Picture: Let's give'em presents! This is a picture of a wedding in Hyderabad I attended while ago. All the people on stage are actually trying to give their presents to the newly-wed couple.
A friend from Malaysia of Indian decent will get married in August this year and she is so kind to share her elaborate preparations with me (thanks Rajini for explaining all to me)! As South Indian weddings are as much about the family and community as about the couple, the preparations entail astrologers as well as priests, parents and professional photographers. For the bride it is relatively simple as she only chooses her dress, the make-up, the jewellery and, together with her future husband, the rings. All the rest is organized and paid for by the two parents. For astrological reasons the wedding will take place on Friday the 31st of August. Here is what will happen:
27th of August the Nallungu ceremony will take place. The couple will separately receive the blessings by the elders in their respective parents’ houses.
On the 29th of August the engagement formalities will take place with the elders from both sides exchanging silver trays laden with fruits and the rings get exchanged. This will take place in a temple near their house. The priest will also bless the couple.
On Thursday the 30th of August the bride will leave the parent’s house to stay with her aunt until the wedding day. The wedding technically means that the girl gets given away by her family to the boy’s side. As the wedding is on a Friday and Fridays are “good” days in Hindu calendar, the bride is not supposed to leave her family on a Friday. The couple circumvents the problem in the bride returning before midnight to her aunt’s house (some couple stay in a honey-moon suite instead).

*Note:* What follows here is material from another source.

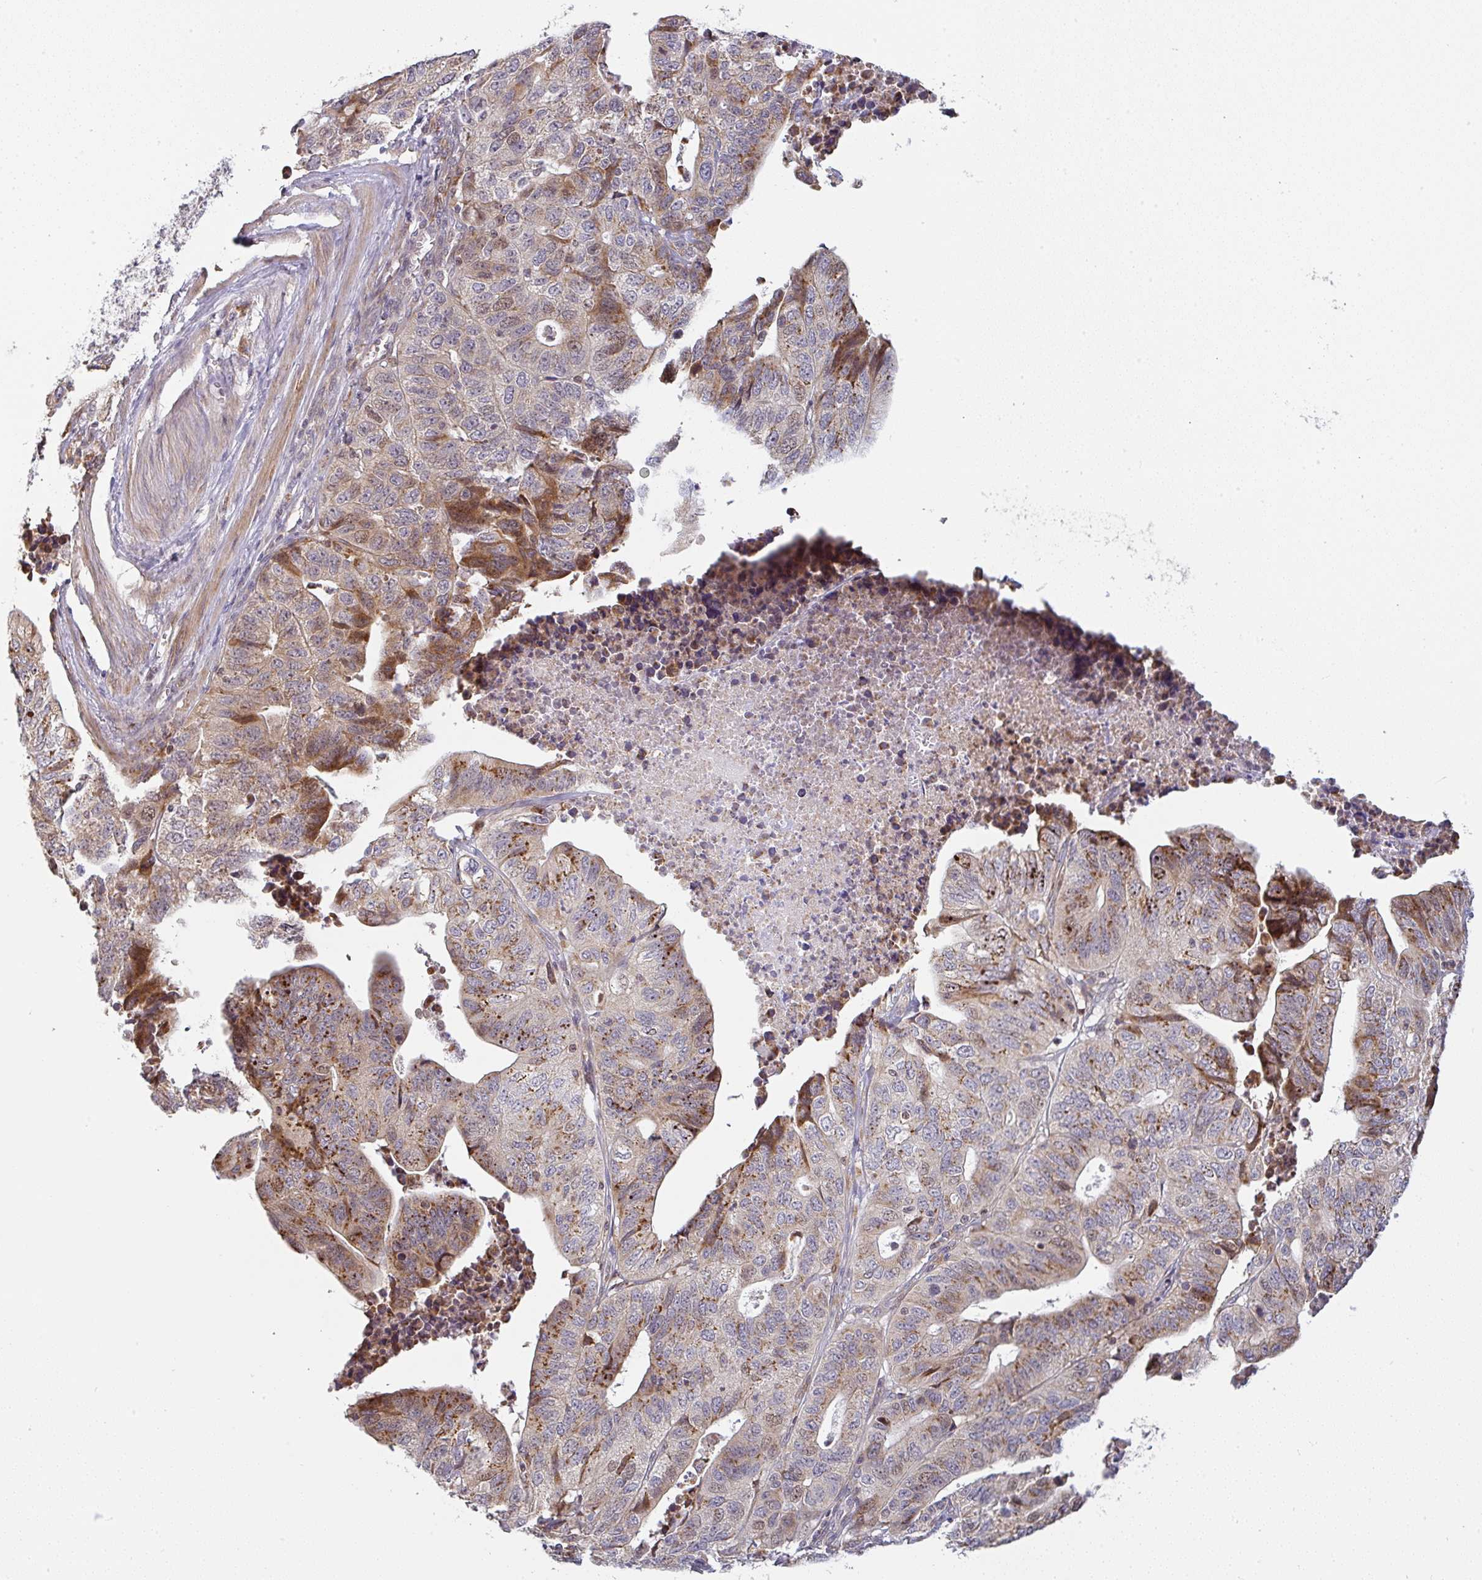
{"staining": {"intensity": "moderate", "quantity": ">75%", "location": "cytoplasmic/membranous"}, "tissue": "stomach cancer", "cell_type": "Tumor cells", "image_type": "cancer", "snomed": [{"axis": "morphology", "description": "Adenocarcinoma, NOS"}, {"axis": "topography", "description": "Stomach, upper"}], "caption": "A brown stain labels moderate cytoplasmic/membranous staining of a protein in adenocarcinoma (stomach) tumor cells. The staining is performed using DAB brown chromogen to label protein expression. The nuclei are counter-stained blue using hematoxylin.", "gene": "MOB1A", "patient": {"sex": "female", "age": 67}}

Friday the 31st of August is the actual wedding day and it will last the whole day. The bride in full Indian regalia and decorated to the max. She will be picked up by the groom’s party and taken to the wedding hall (not a temple, mind you). The bride will be blessed in a ceremony called Saangiyam and it involves a coconut which is then used by a priest in a fire ceremony. The groom will receive a separate ceremony. And finally the couple gets reunited and the groom places the Thali (a pendant similar to Western wedding rings) around the bride’s neck. She is supposed to wear the rest of her life (and no such token for the hubby though). They will also place silver toe rings on each others toes. The ceremony will be followed by a sumptuous dinner (this being Asia , I really mean sumptuous, aka loooooots of food, yummy)!
After the dinner the day is not over yet for the couple as they go to the groom’s place and do another ceremony: the milk and fruit feeding ceremony. The bride will then rush before midnight back to her aunt’s house and stay there, alone, until Saturday (remember, Friday is an auspicious day in Hinduism and no staying together then. Tough luck, buddy!).
On the 1st of September the newly-wed couple will have dinner at her place and on the following day at his place. And this is when the bride will for the first time stay at his place, for good.
A lot of ceremony, huh, so stop worrying my sissy-boys and girls about your simple western weddings!